◆ WHAT TO DO ◆
Every record below needs to be set down exactly. Pictures do not belong in the copy.

◆ RECORDS TO USE ◆
↓↓↓
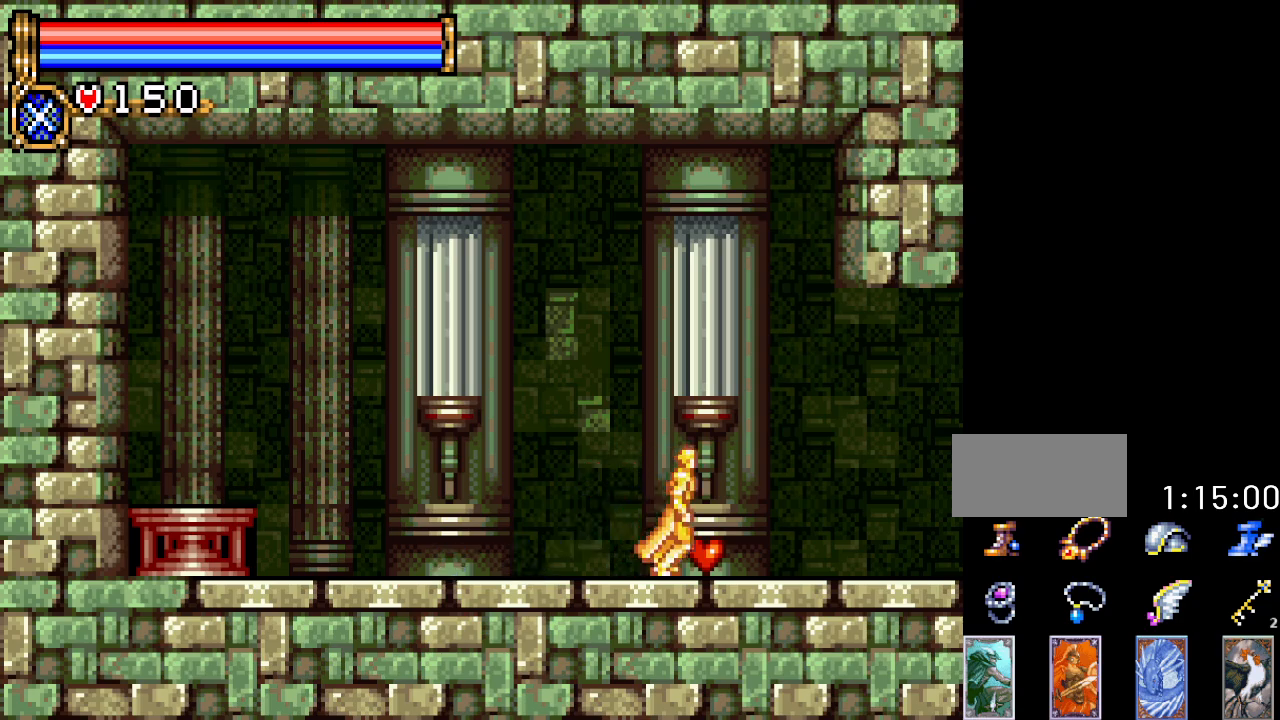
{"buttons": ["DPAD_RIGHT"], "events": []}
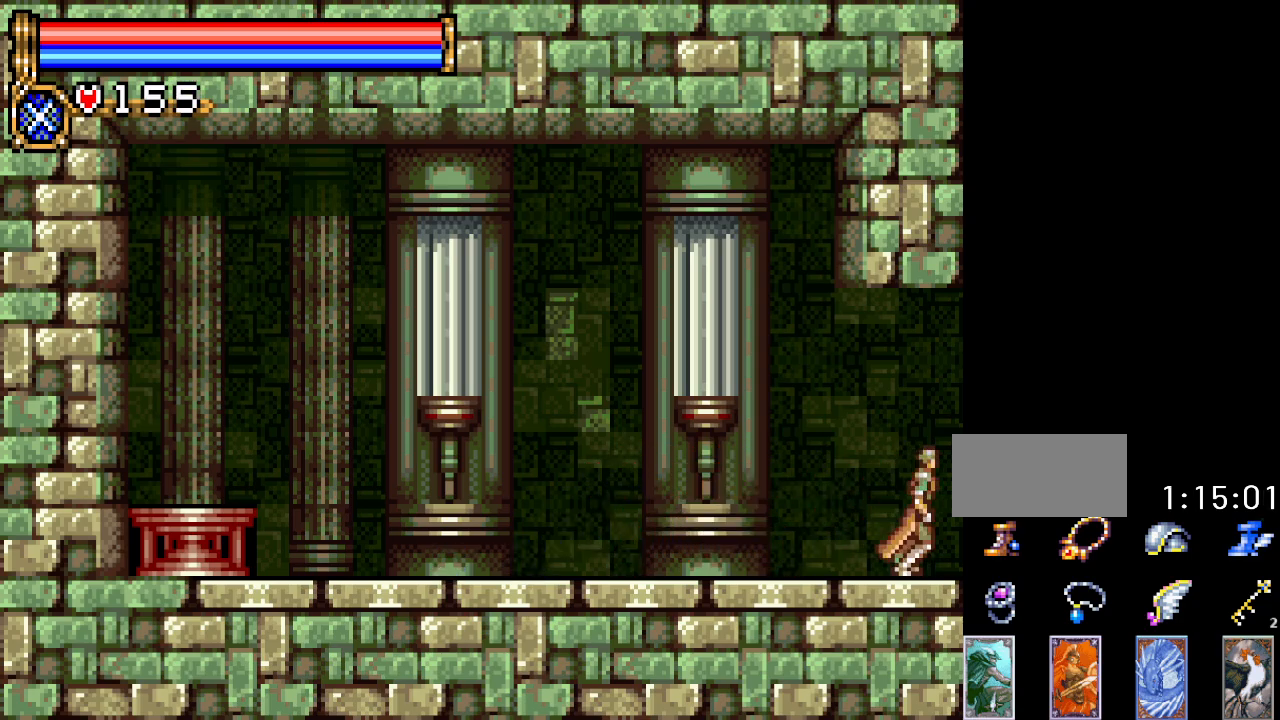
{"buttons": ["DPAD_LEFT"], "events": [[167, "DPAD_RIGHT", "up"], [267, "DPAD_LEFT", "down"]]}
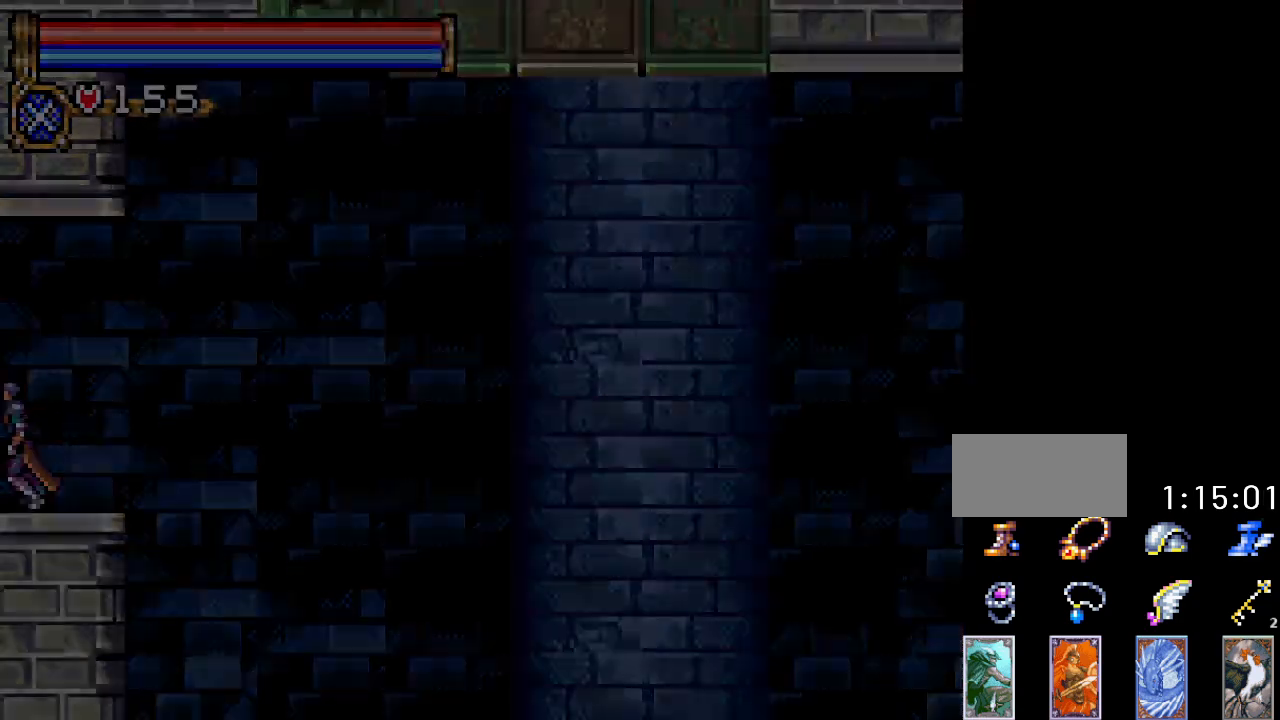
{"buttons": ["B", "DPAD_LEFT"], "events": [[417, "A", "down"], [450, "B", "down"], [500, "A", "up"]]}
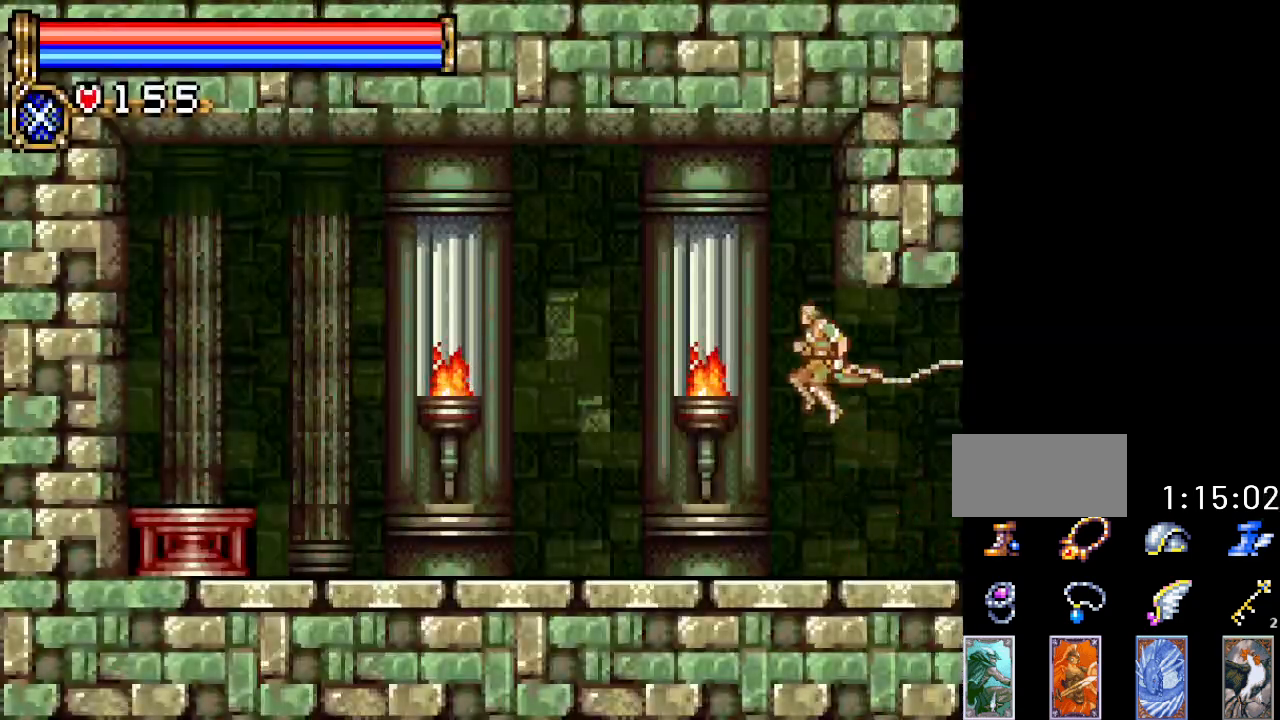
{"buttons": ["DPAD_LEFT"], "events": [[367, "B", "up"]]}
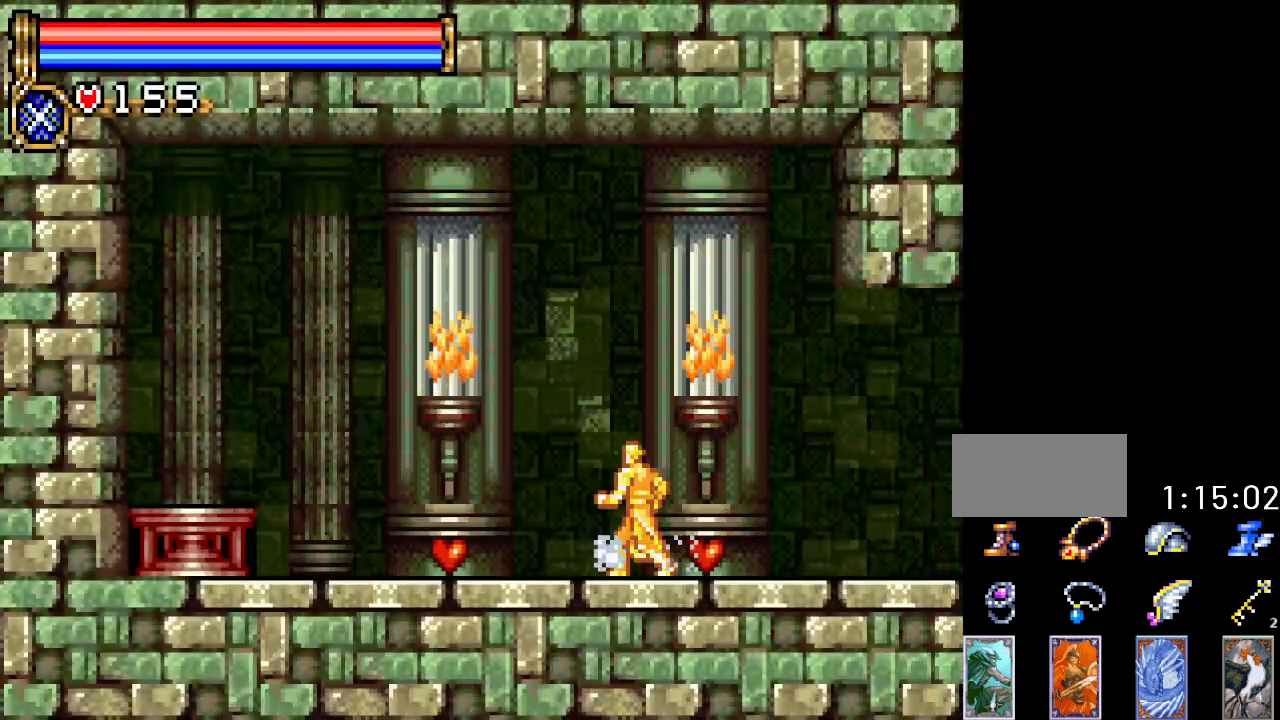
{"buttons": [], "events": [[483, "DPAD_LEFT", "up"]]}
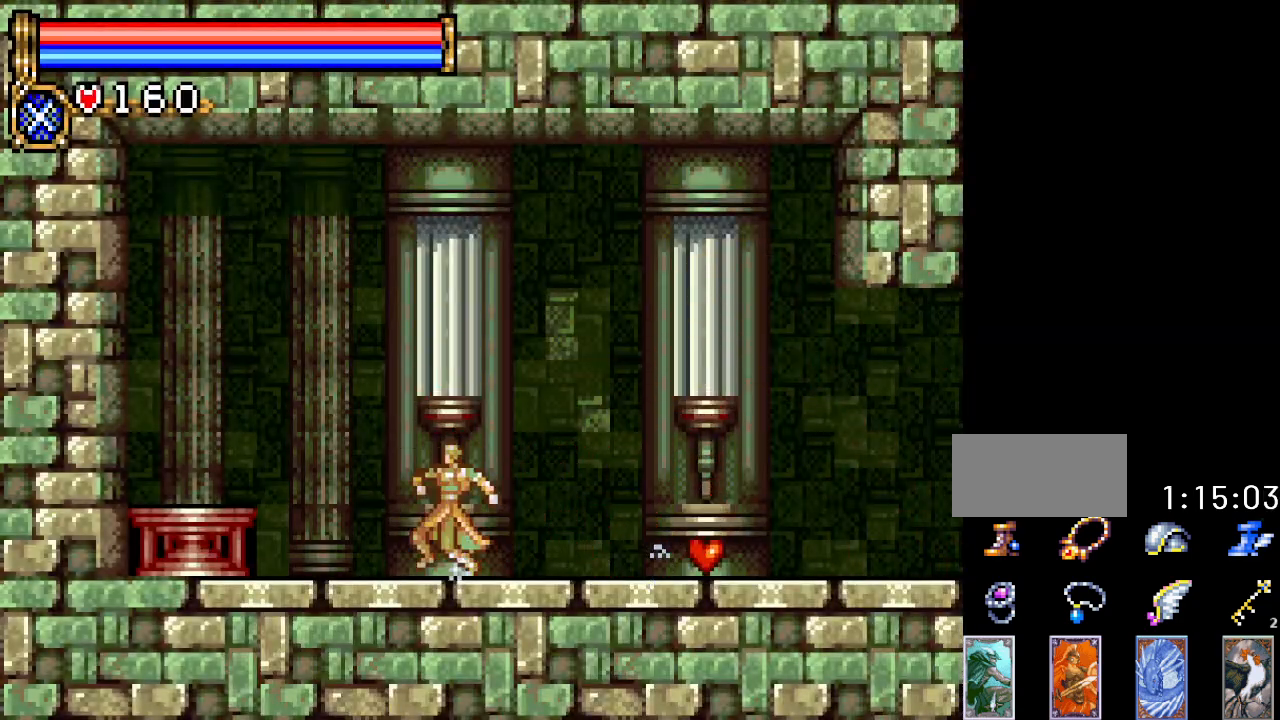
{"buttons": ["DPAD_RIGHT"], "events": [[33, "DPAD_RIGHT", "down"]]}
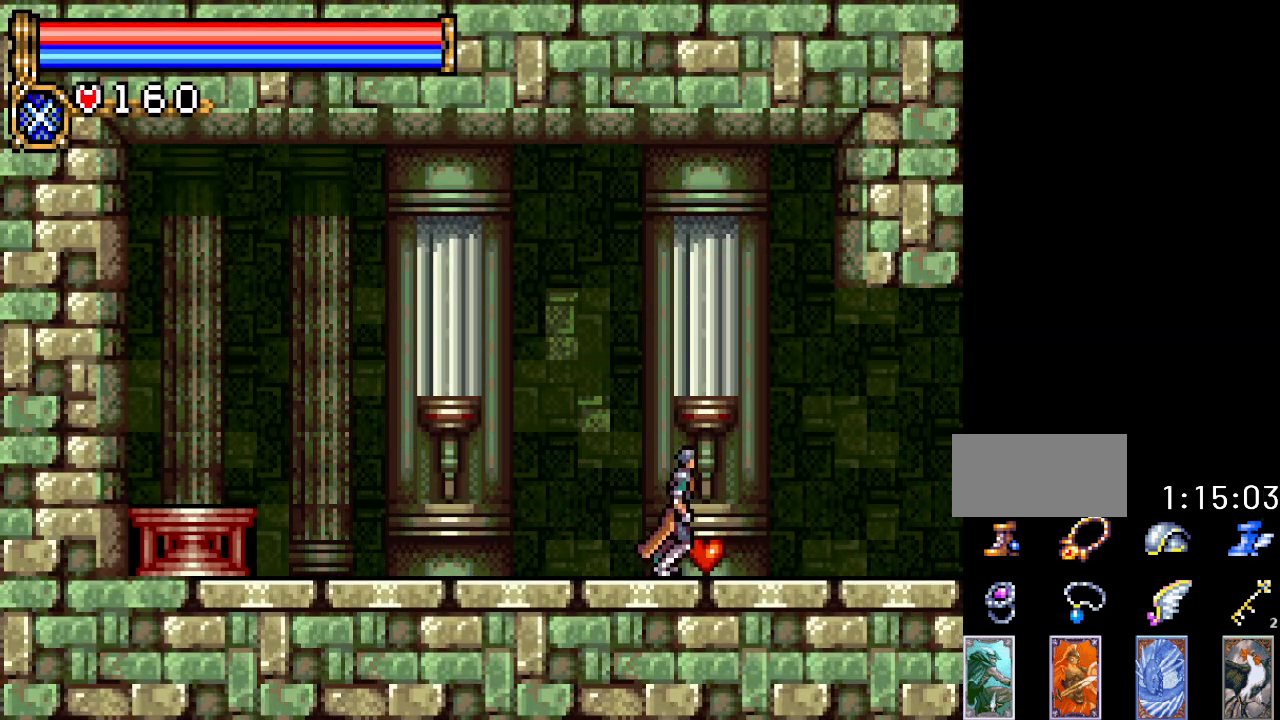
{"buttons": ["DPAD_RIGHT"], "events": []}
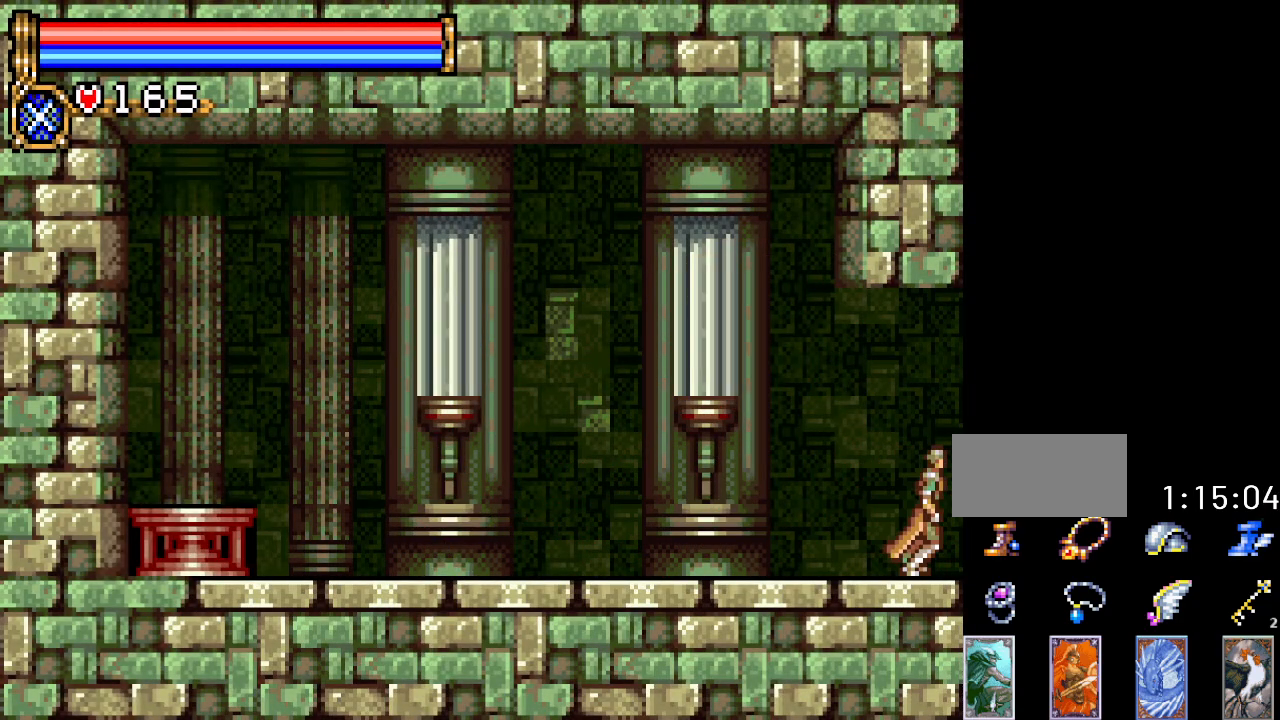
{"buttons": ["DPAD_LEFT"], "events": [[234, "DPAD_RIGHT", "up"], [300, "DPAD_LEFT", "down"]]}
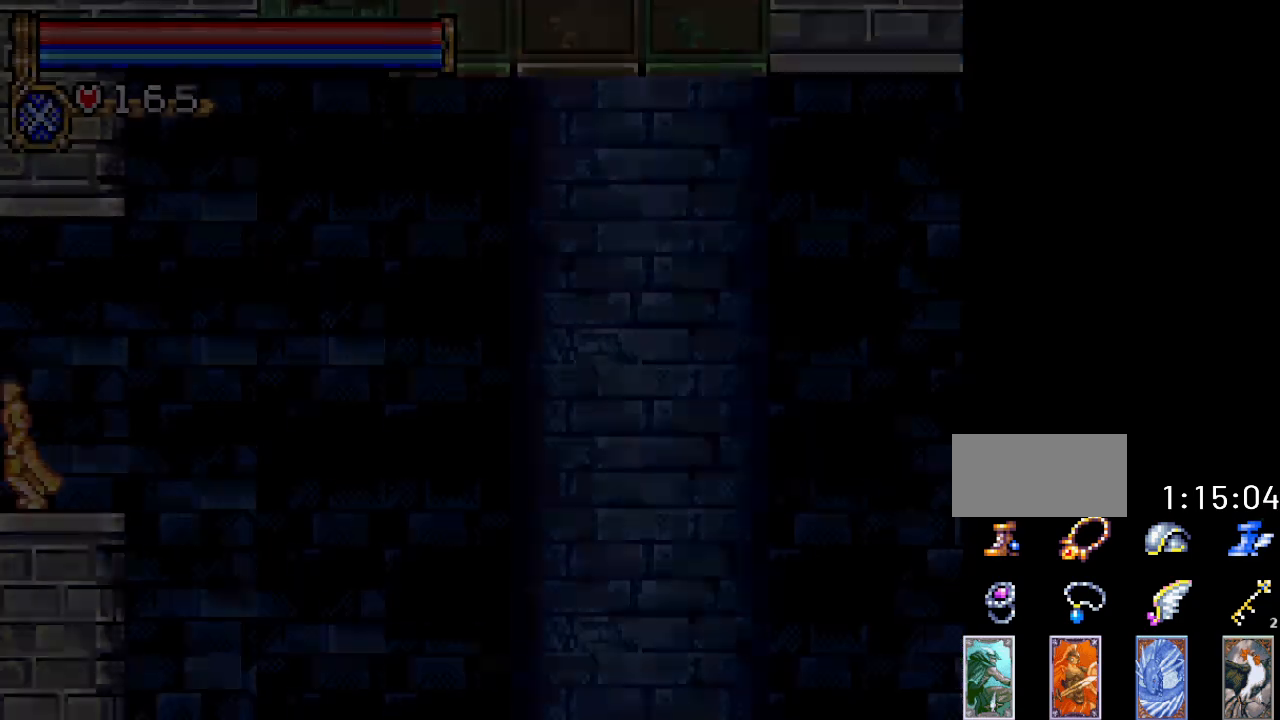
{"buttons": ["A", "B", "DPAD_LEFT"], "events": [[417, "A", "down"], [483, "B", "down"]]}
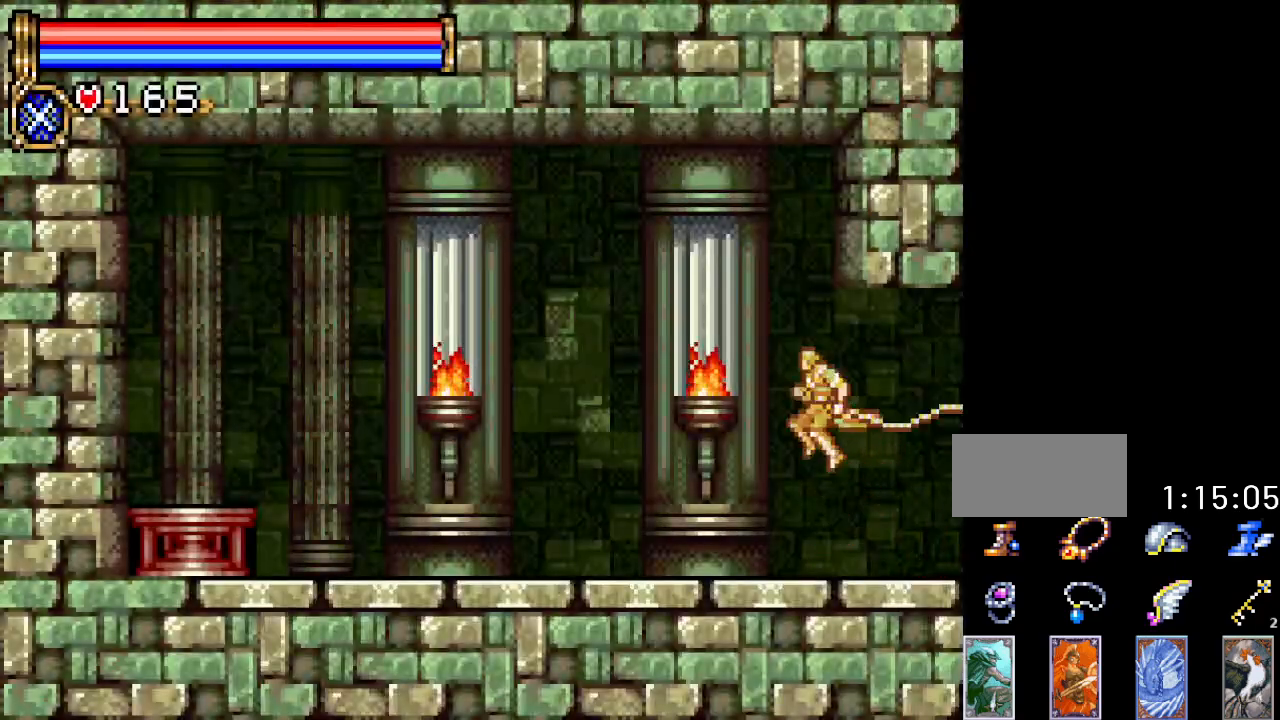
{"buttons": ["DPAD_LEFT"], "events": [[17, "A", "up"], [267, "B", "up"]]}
↑↑↑
◆ EXERCISE OUTPUT ◆
{"buttons": ["DPAD_RIGHT"], "events": []}
{"buttons": ["DPAD_LEFT"], "events": [[167, "DPAD_RIGHT", "up"], [267, "DPAD_LEFT", "down"]]}
{"buttons": ["B", "DPAD_LEFT"], "events": [[417, "A", "down"], [450, "B", "down"], [500, "A", "up"]]}
{"buttons": ["DPAD_LEFT"], "events": [[367, "B", "up"]]}
{"buttons": [], "events": [[483, "DPAD_LEFT", "up"]]}
{"buttons": ["DPAD_RIGHT"], "events": [[33, "DPAD_RIGHT", "down"]]}
{"buttons": ["DPAD_RIGHT"], "events": []}
{"buttons": ["DPAD_LEFT"], "events": [[234, "DPAD_RIGHT", "up"], [300, "DPAD_LEFT", "down"]]}
{"buttons": ["A", "B", "DPAD_LEFT"], "events": [[417, "A", "down"], [483, "B", "down"]]}
{"buttons": ["DPAD_LEFT"], "events": [[17, "A", "up"], [267, "B", "up"]]}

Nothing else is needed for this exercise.